Is Bitcoin a Taxable Asset?

Sponsored By

Bitcoin and altcoins are a bold new financial frontier. And they’re one that’s explored by both legitimate investors—and, well, ones that are less so.

One of the big questions, or rather preferred belief, among some altcoin investors is that their altcoins are not a taxable asset. Sorry, though: They are, at least if you want to do anything with them beyond trade them with other altcoin owners.

Are Bitcoins Taxable?

While the definition of a taxable asset depends on the law of the country where you live, as a rule, altcoins are seen like art, collectibles sitting in a vault, or other forms of potential, non-currency wealth. As long as it hangs on the wall or sits in the vault, Uncle Sam quite honestly could not care less. It’s just an object.

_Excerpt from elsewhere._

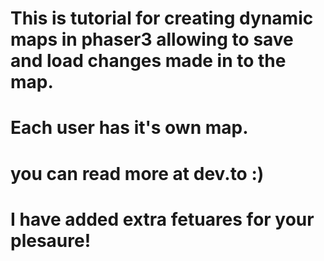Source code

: # This is tutorial for creating dynamic maps in phaser3 allowing to save and load changes made in to the map.
# Each user has it's own map.
# you can read more at dev.to :)
# I have added extra fetuares for your plesaure!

The same is true of the coins in your digital wallet right up until the moment you sell them for real currency or trade them for something of value, and that’s when tax law kicks in. Say, for example, you buy some t-shirts entirely in bitcoin. You would owe the same taxes on that transaction that you would if you bought them in dollars, and the merchant who sold you the shirts also owes the taxes the government would normally collect on his sales, as well. In fact, recently the US loophole that allowed exchanges to trade one altcoin for another, IRC Section 1031 (a)(1), was closed; now it only applies to real estate, so if you turn your bitcoin into litecoin, technically you owe Uncle Sam a piece of the transaction.

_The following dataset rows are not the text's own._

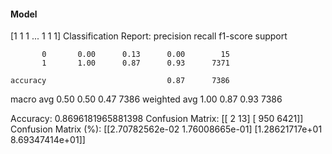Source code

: #### Model
[1 1 1 ... 1 1 1]
Classification Report:
              precision    recall  f1-score   support

           0       0.00      0.13      0.00        15
           1       1.00      0.87      0.93      7371

    accuracy                           0.87      7386
   macro avg       0.50      0.50      0.47      7386
weighted avg       1.00      0.87      0.93      7386

Accuracy: 0.8696181965881398
Confusion Matrix:
[[   2   13]
 [ 950 6421]]
Confusion Matrix (%):
[[2.70782562e-02 1.76008665e-01]
 [1.28621717e+01 8.69347414e+01]]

This is not to say, mind you, that once tax time rolls around, you’ll be expected to turn all your altcoins into actual currency and pay taxes on them. If you’ve only acquired altcoins using actual currency, or only stuck to one network buying altcoins and have made no purchases or exchanges for goods and services with them, then there’s no tax issue. But anything else? You’re on the hook. And unfortunately, many exchanges and altcoin businesses are not with the program.

How To Pay Your Bitcoin Tax?

In theory, when you use an altcoin exchange and get real currency out of the deal, at the end of the US fiscal year that exchange should issue you a 1099 form, which is the catch-all for income that’s not taxed at the point of exchange. In practice, these forms are rarely issued, so it’ll be up to you to go back, track all your income from sales, and make sure you’re paying your fair share.

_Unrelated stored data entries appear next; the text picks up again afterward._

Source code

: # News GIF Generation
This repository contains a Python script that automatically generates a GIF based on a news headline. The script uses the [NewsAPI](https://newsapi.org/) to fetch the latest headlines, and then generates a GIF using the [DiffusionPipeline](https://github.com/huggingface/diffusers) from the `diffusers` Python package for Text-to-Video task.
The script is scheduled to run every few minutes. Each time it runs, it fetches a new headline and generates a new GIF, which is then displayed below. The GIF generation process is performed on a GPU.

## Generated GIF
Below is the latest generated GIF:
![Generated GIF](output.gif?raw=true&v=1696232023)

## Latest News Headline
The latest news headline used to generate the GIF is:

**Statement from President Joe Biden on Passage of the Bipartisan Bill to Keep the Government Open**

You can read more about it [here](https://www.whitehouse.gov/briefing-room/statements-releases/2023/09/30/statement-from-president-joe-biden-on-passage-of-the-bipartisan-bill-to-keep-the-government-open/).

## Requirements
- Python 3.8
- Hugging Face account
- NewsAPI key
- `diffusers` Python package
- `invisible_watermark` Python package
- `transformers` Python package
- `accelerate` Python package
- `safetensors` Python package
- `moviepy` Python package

Some of the more libertarian sectors of the altcoin market will try to argue nobody can find you—but don’t kid yourself. The blockchain means there’s literally a public record anybody can look at to find your transactions, and law enforcement is already taking notice. Tax evasion is not a smart investment move on any level, so if you’re investing in altcoins, keep careful track of the money you make, and be sure to report it properly.